* **SUPPLIED PASSAGE**
== == ==

2. The drill bit assembly in accordance with claim 1 , wherein the removable sleeve includes a connecting arrangement for securing the removable sleeve within the at least one aperture.
3. The drill bit assembly in accordance with claim 2 , wherein the connecting arrangement includes an outer threaded surface on the removable sleeve, and an inner threaded surface within the at least one aperture so that the removable sleeve threadingly engages the at least one aperture.
4. The drill bit assembly of claim 1 , wherein each blade member includes a first engagement surface and a second engagement surface perpendicular to the first engagement surface, and wherein the blade members are configured so that the first engagement surface of one blade member engages the second engagement surface of an adjacent blade member.
5. The drill bit assembly of claim 4 , wherein the first engagement surface includes at least one protrusion, and the second engagement surface includes at least one complementary recess for receiving the at least one protrusion for engagement of adjacent blade members.
6. The drill bit assembly of claim 5 , wherein the outer diameter of the cutting blade is variable by selectively positioning an engagement position of the at least one protrusion relative to the at least one complementary recess.
7. The drill bit assembly in accordance with claim 1 , further including an adaptor for selectively positioning the blade members circumferentially around the centerline axis.
8. The drill bit assembly in accordance with claim 7 , wherein the adaptor includes a plurality of grooves circumferentially positioned around the centerline axis and wherein each groove is configured to receive one of the plurality of blade members.

== == ==

* **AIM 1**
Answer these questions using the drill bit claims:
(a) According to claim 3, what kind of surface does the removable sleeve have?
(b) According to claim 4, how is the second engagement surface positioned relative to the first?
(c) According to claim 8, what is each groove configured to receive?
* **AIM 2**
Write out the drill bit claims from "5. The drill" up to and including "the centerline axis.".
The lines that follow have nothing to do with the drill bit claims.

[Collected data entries]

== == ==

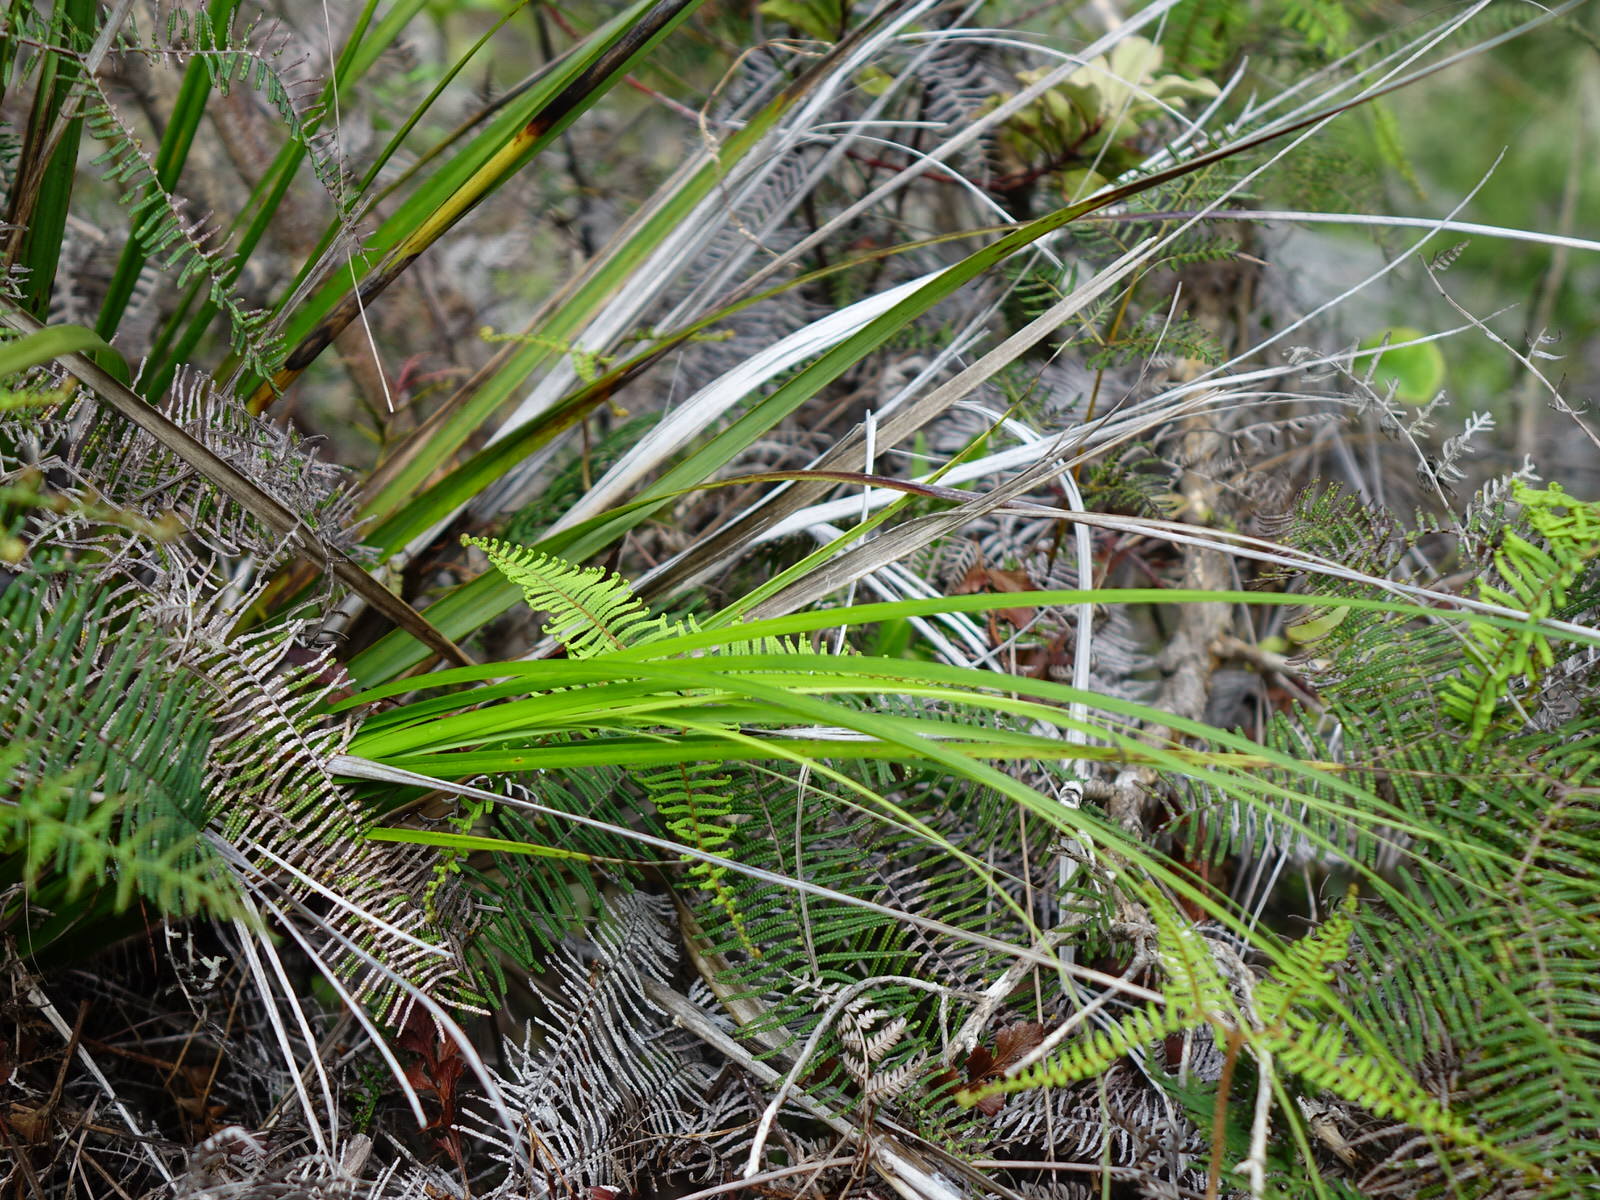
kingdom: Plantae
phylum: Tracheophyta
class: Liliopsida
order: Poales
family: Cyperaceae
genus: Gahnia
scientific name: Gahnia setifolia
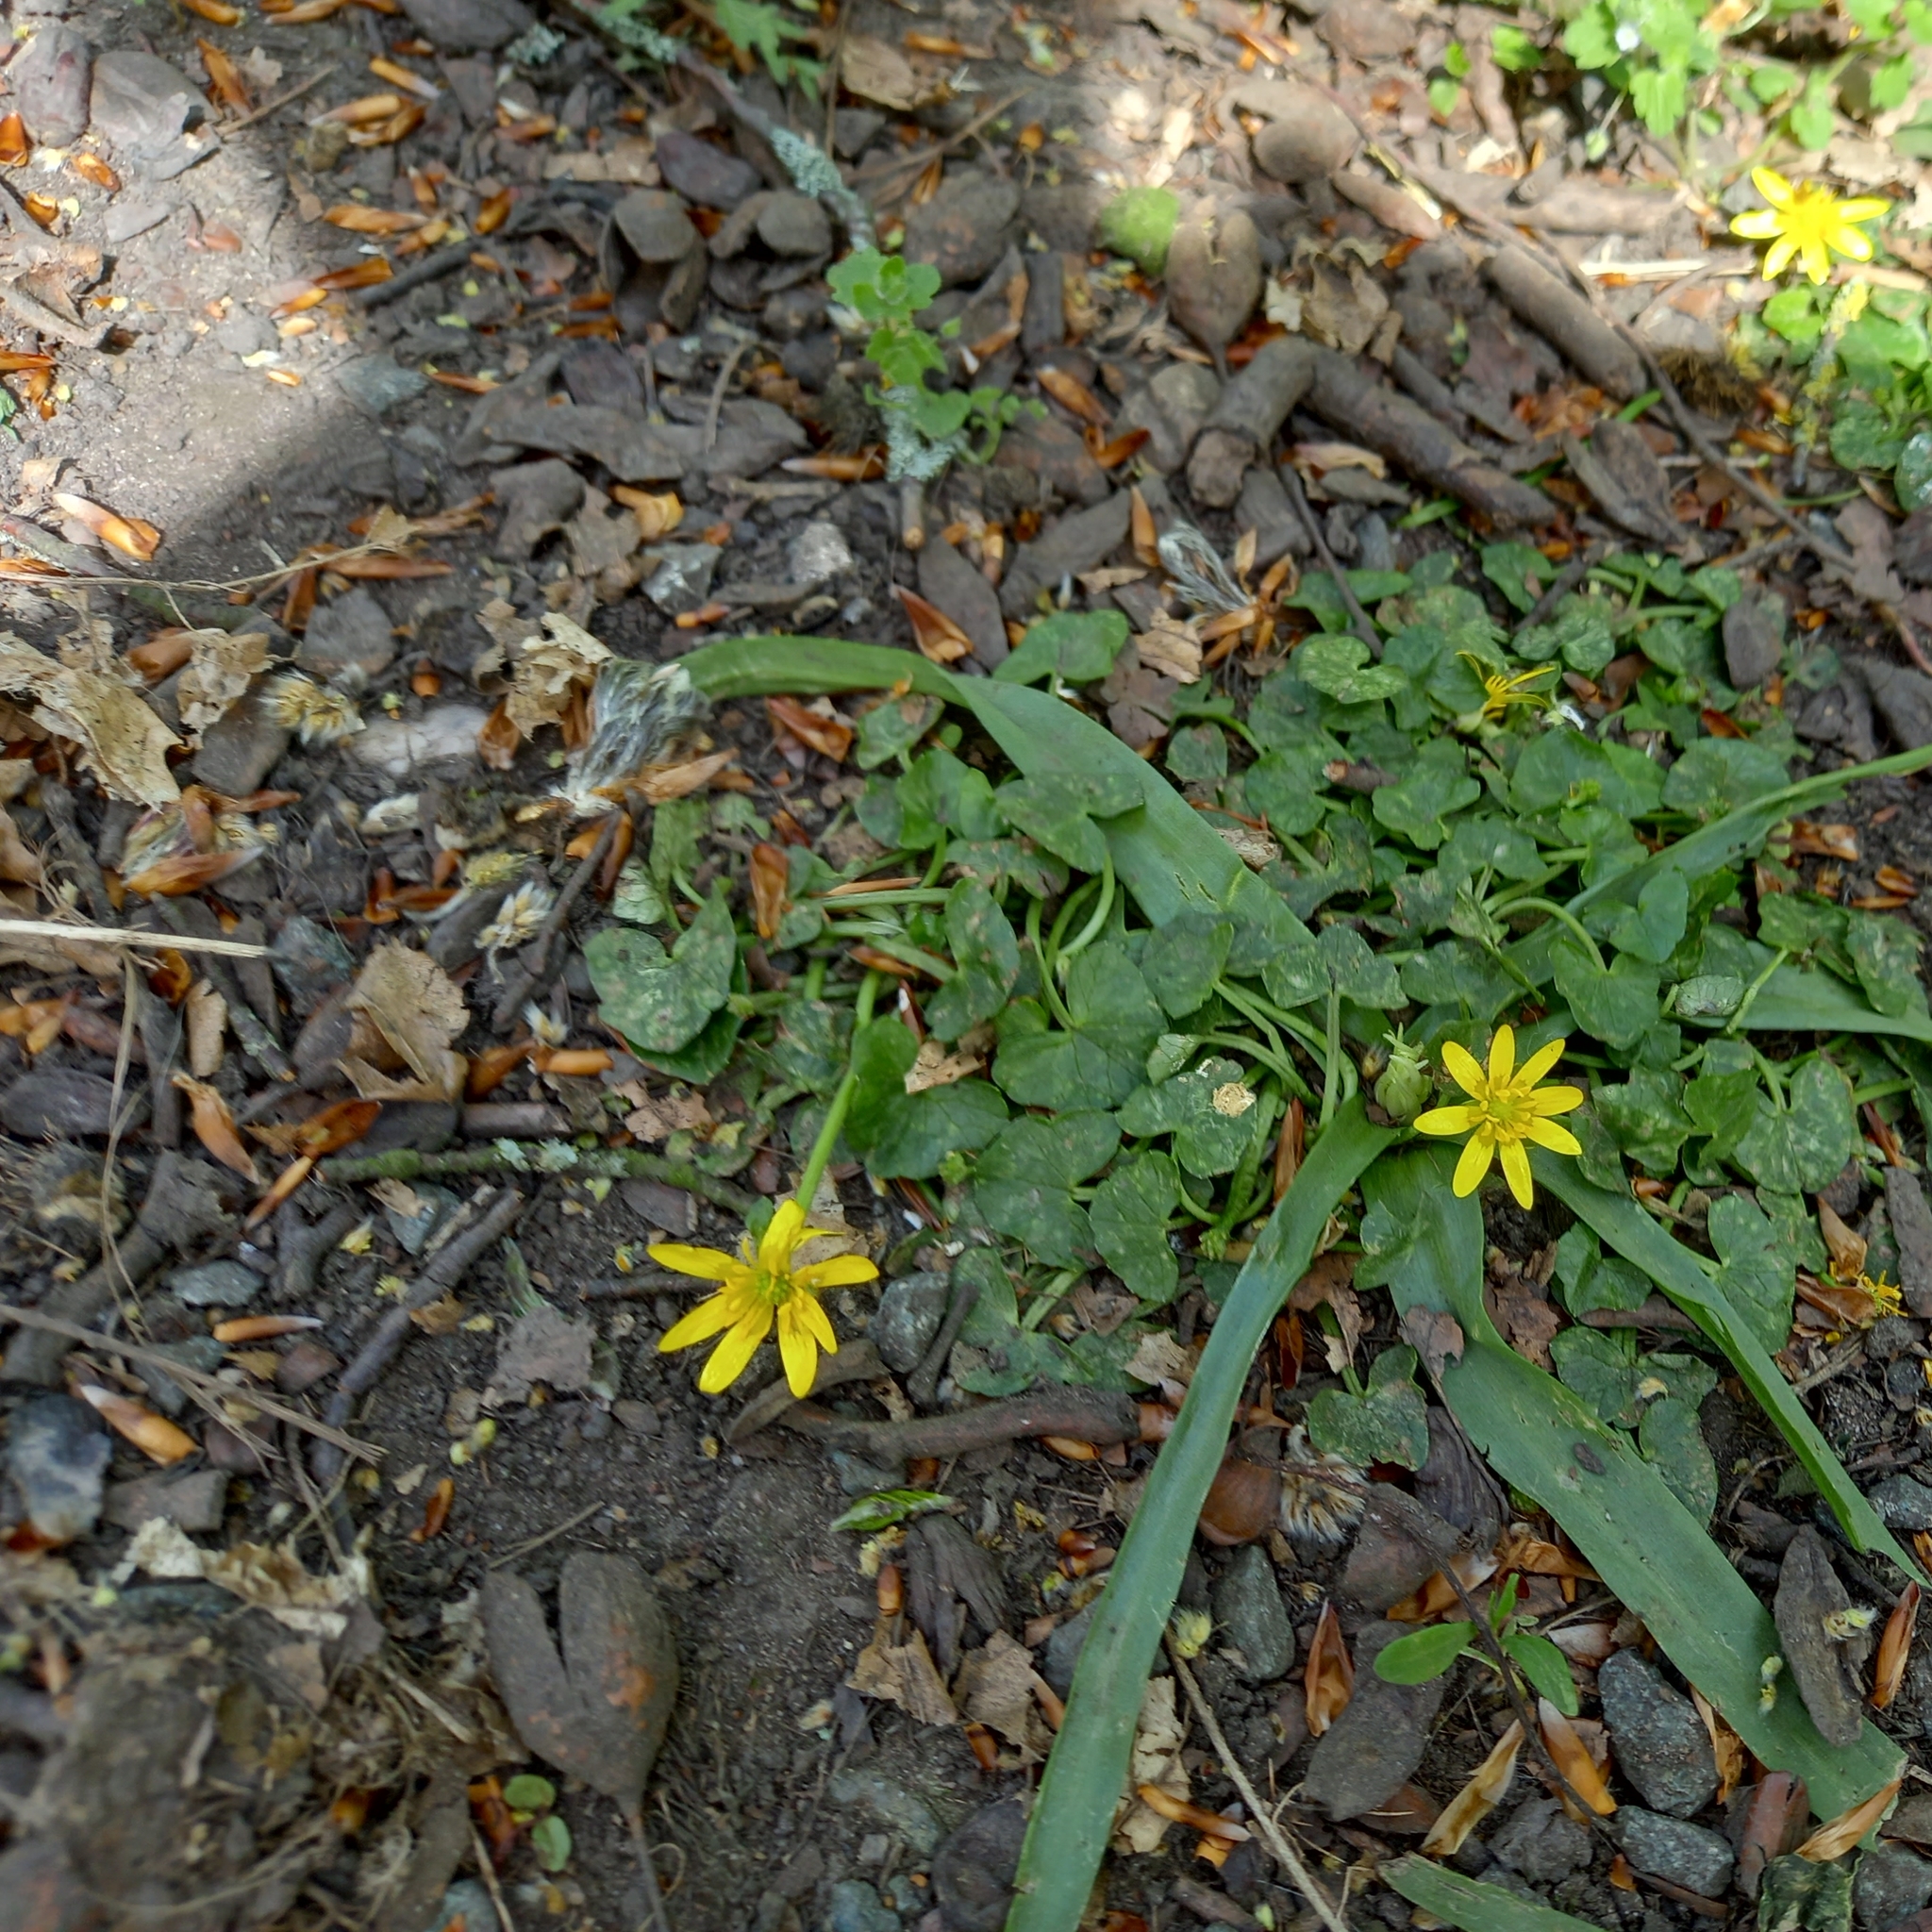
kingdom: Plantae
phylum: Tracheophyta
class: Magnoliopsida
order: Ranunculales
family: Ranunculaceae
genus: Ficaria
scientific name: Ficaria verna
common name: Lesser celandine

== == ==

* **WRITTEN ANSWER 1**
(a) An outer threaded surface.
(b) It is perpendicular to the first engagement surface.
(c) One of the plurality of blade members.

* **WRITTEN ANSWER 2**
5. The drill bit assembly of claim 4 , wherein the first engagement surface includes at least one protrusion, and the second engagement surface includes at least one complementary recess for receiving the at least one protrusion for engagement of adjacent blade members.
6. The drill bit assembly of claim 5 , wherein the outer diameter of the cutting blade is variable by selectively positioning an engagement position of the at least one protrusion relative to the at least one complementary recess.
7. The drill bit assembly in accordance with claim 1 , further including an adaptor for selectively positioning the blade members circumferentially around the centerline axis.